As an app creator, you now have to balance grabbing a user's location to provide benefit against their wariness of giving it to you. The first question you have to ask yourself, does my app need to grab their location? What benefit is it to you? What benefit is it to your users? Do I require their location when the app is in the background or only while they are using the app?
The majority of apps do not require a user's location. At best it only helps or enhances the experience. Note taking apps, calendar apps, social media apps, news apps, and general information apps usually fall into this category. The addition of location is not critical to them, but it may help or enhance the experience a little, such as seeing the notes you created at that location or checking out local news. Only ask for location when it seems necessary and useful. Be prepared for it to be rejected.
Other apps require location, but can function without a user's exact point. Uber and Yelp are great examples of this. They put location at their core, so when you go into the app content is relevant to where you are at right now. What if a user decided not to give one of these apps access to their location? This can be negated by a search bar of locations or an exact address input. These are also effective methods to get an exact location when indoors or the phone has poor signal strength.
Certain apps require a user's exact location to provide the most beneficial results. They are essentially crippled without the ability to track a location. Any transit app like Google maps falls into this category, as does the new social-local apps like Yik-Yak (an anonymous, local messaging app). Google maps needs to know where you're at or it just can not do it's job. The user should know about this upfront and be expecting the location requirement. Make sure you explain the benefit of your service to your user, before asking for location permissions. You really only get one chance at this.
Some of these apps require location data, while the app is in the background. This could be for navigation purposes, relevant push notifications, or pre-load local content in the background. Google Maps constantly tracks your location, once you setup a route and start navigating. This allows it to give you turn-by-turn directions. The downside is it'll drain your battery much more quickly than normal. It takes power to run all the antennas required to get a location fix. Apple has one work-around for this, Significant Location Change. It allows the app to only ping a user's location when they transfer cell towers. There is no exact distance or timing for this (it depends on the user's movements), but it significantly reduces the battery drain of an app and with some fancy calculations can be quite useful. This is one way apps like Foursquare are able to give you relevant suggestions based on where you are.
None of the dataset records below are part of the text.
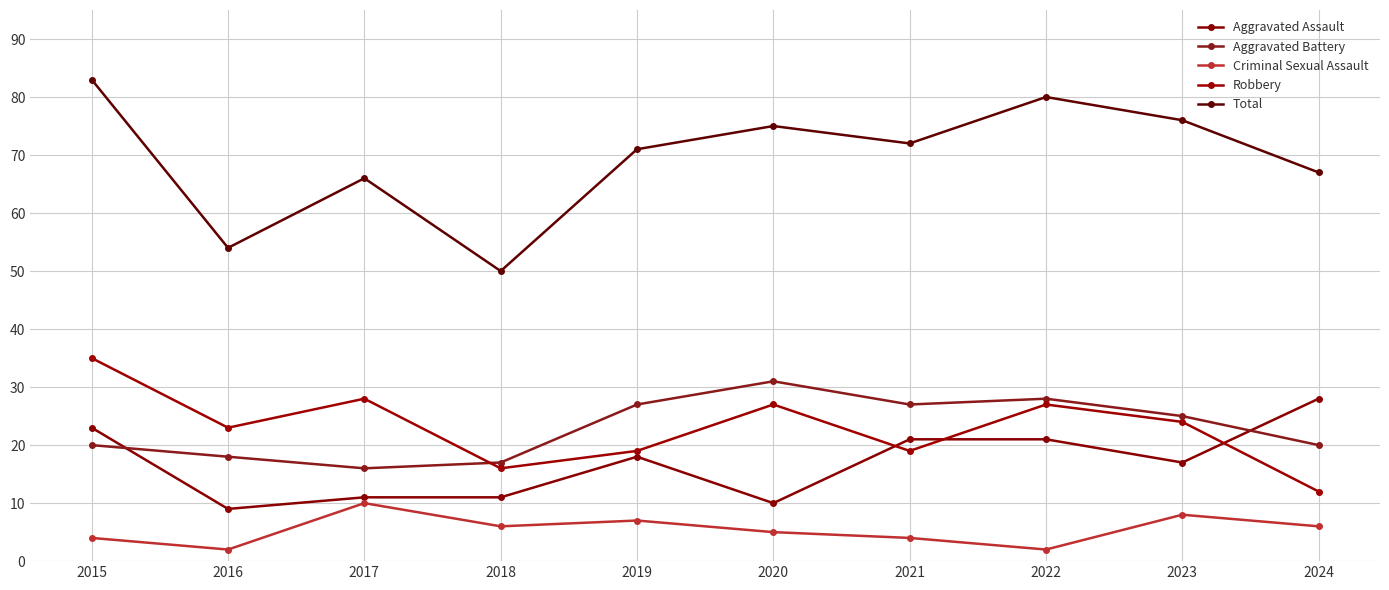

What is the value of the Aggravated Assault point at the 3rd from the left?

11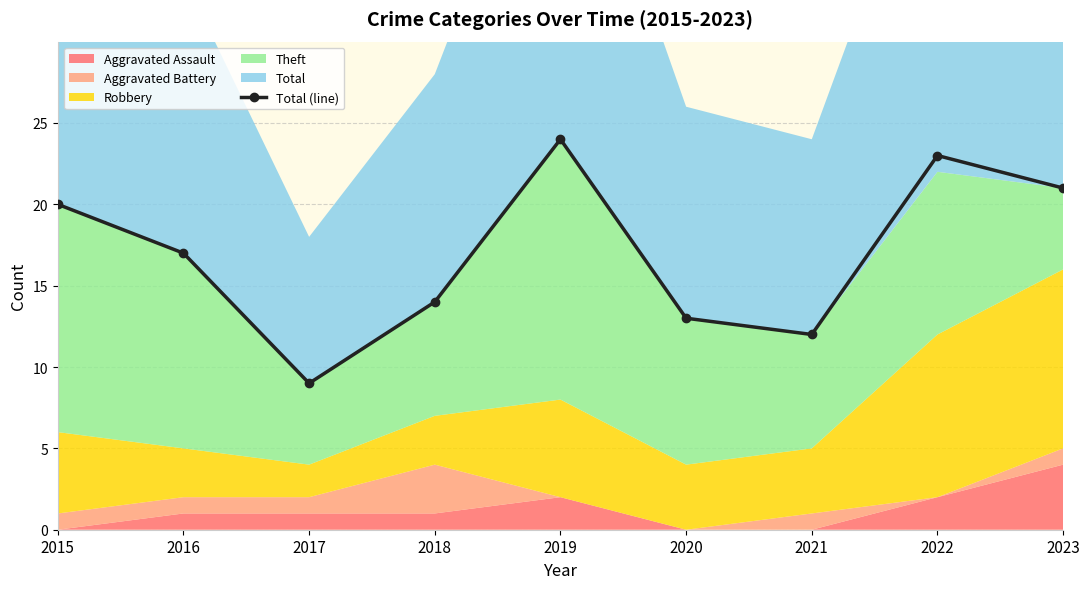

What is the value of the 4th point from the left?

14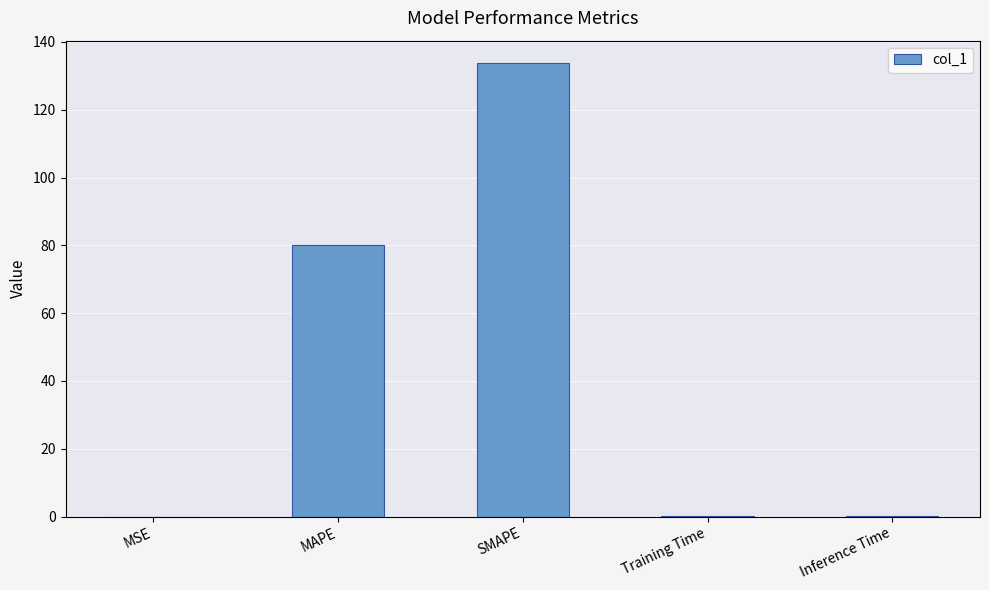

What is the maximum value shown in the chart?

133.7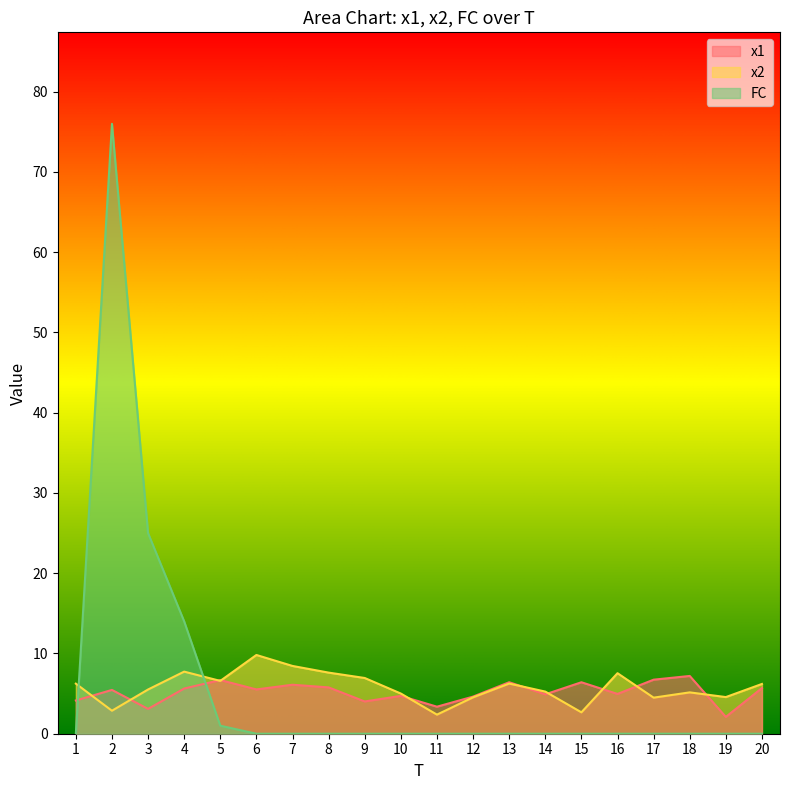

What is the difference between the highest and lowest values at 5?

5.7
iBeacons are another way to deal with location tracking. They are great for indoors, where GPS and cellular tracking are less accurate, and can be utilized to even more relevancy. But that's a whole different post.
TL;DR: Making your app relevant to where a user is at that moment and providing them with the information they need are the crux of location tracking. If a user's current location is not necessary, make it optional. Make sure the benefits are apparent to the user or they may not allow location tracking. Battery life and user-willingness are your biggest constraints when dealing with location.